START Passage to read
[PATCH v8 04/23] slab: add sheaf support for batching kfree_rcu() operations
Vlastimil Babka
vbabka at suse.cz
Wed Sep 17 02:55:10 PDT 2025
On 9/17/25 10:30, Harry Yoo wrote:
> On Wed, Sep 10, 2025 at 10:01:06AM +0200, Vlastimil Babka wrote:
>> +/* needed for kvfree_rcu_barrier() */
>> +void flush_all_rcu_sheaves()
>> +{
>> + struct slub_percpu_sheaves *pcs;
>> + struct slub_flush_work *sfw;
>> + struct kmem_cache *s;
>> + bool flushed = false;
>> + unsigned int cpu;
>> +
>> + cpus_read_lock();
>> + mutex_lock(&slab_mutex);
>> +
>> + list_for_each_entry(s, &slab_caches, list) {
>> + if (!s->cpu_sheaves)
>> + continue;
>> +
>> + mutex_lock(&flush_lock);
>> +
>> + for_each_online_cpu(cpu) {
>> + sfw = &per_cpu(slub_flush, cpu);
>> + pcs = per_cpu_ptr(s->cpu_sheaves, cpu);
>> +
>> + if (!pcs->rcu_free || !pcs->rcu_free->size) {
>
> Is the compiler allowed to compile this to read pcs->rcu_free twice?
> Something like:
>
> flush_all_rcu_sheaves() __kfree_rcu_sheaf()
>
> pcs->rcu_free != NULL
> pcs->rcu_free = NULL
> pcs->rcu_free == NULL
> /* NULL-pointer-deref */
> pcs->rcu_free->size
Good point, I'll remove the size check and simply pcs->rcu_free non-null
means we flush.
>> + sfw->skip = true;
>> + continue;
>> + }
>>
>> + INIT_WORK(&sfw->work, flush_rcu_sheaf);
>> + sfw->skip = false;
>> + sfw->s = s;
>> + queue_work_on(cpu, flushwq, &sfw->work);
>> + flushed = true;
>> + }
>> +
>> + for_each_online_cpu(cpu) {
>> + sfw = &per_cpu(slub_flush, cpu);
>> + if (sfw->skip)
END Passage to read
Task set>
• A. In the slab patch review, translate the sentence "Is the compiler allowed to compile this to read pcs->rcu_free twice?" into Spanish.
• B. Pick up the slab patch review at the point where it stops, and carry it on.
START Data below
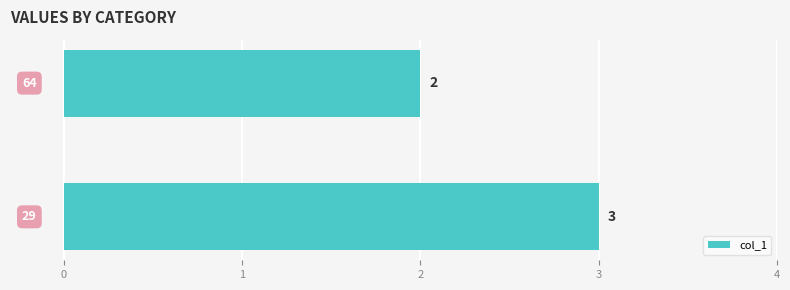

What is the smallest value displayed?

2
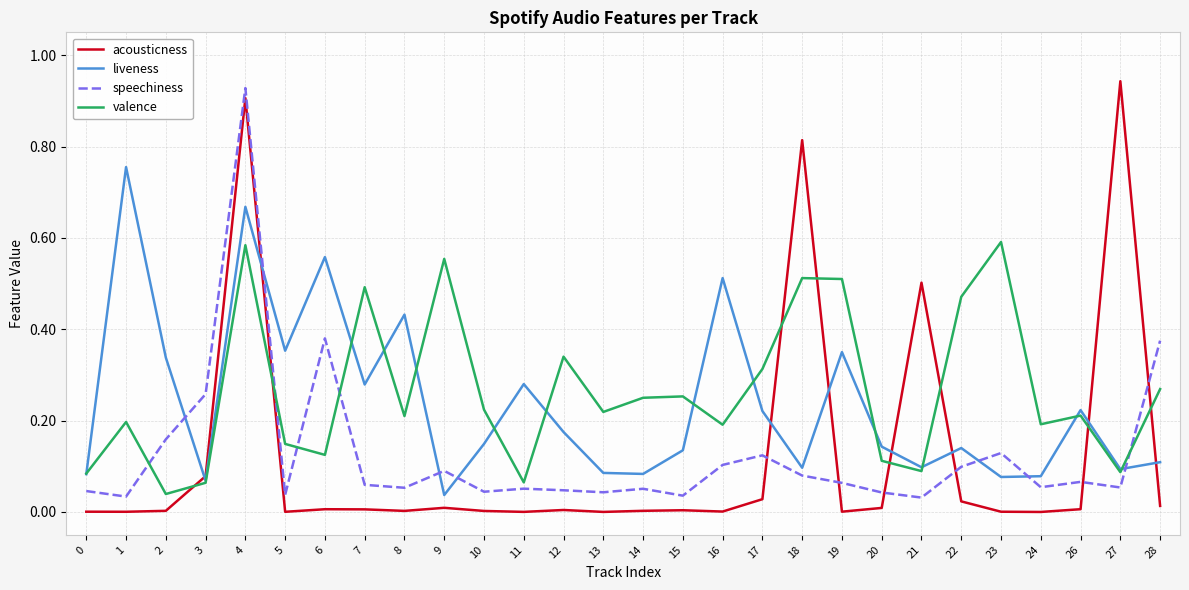

Is this an area chart (filled region under the line)?

No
END Data below
Results in order>
• A. ¿Se le permite al compilador compilarlo de modo que lea pcs->rcu_free dos veces?

• B.
>> + continue;
>> + flush_work(&sfw->work);
>> + }
>> +
>> + mutex_unlock(&flush_lock);
>> + }
>> +
>> + mutex_unlock(&slab_mutex);
>> + cpus_read_unlock();
>> +
>> + if (flushed)
>> + rcu_barrier();
>
> I think we need to call rcu_barrier() even if flushed == false?
>
> Maybe a kvfree_rcu()'d object was already waiting for the rcu callback to
> be processed before flush_all_rcu_sheaves() is called, and
> in flush_all_rcu_sheaves() we skipped all (cache, cpu) pairs,
> so flushed == false but the rcu callback isn't processed yet
> by the end of the function?
>
> That sounds like a very unlikely to happen in a realistic scenario,
> but still possible...
Yes also good point, will flush unconditionally.
Maybe in __kfree_rcu_sheaf() I should also move the call_rcu(...) before
local_unlock(). So we don't end up seeing a NULL pcs->rcu_free in
flush_all_rcu_sheaves() because __kfree_rcu_sheaf() already set it to NULL,
but didn't yet do the call_rcu() as it got preempted after local_unlock().
But then rcu_barrier() itself probably won't mean we make sure such cpus
finished the local_locked section, if we didn't queue work on them. So maybe
we need synchronize_rcu()?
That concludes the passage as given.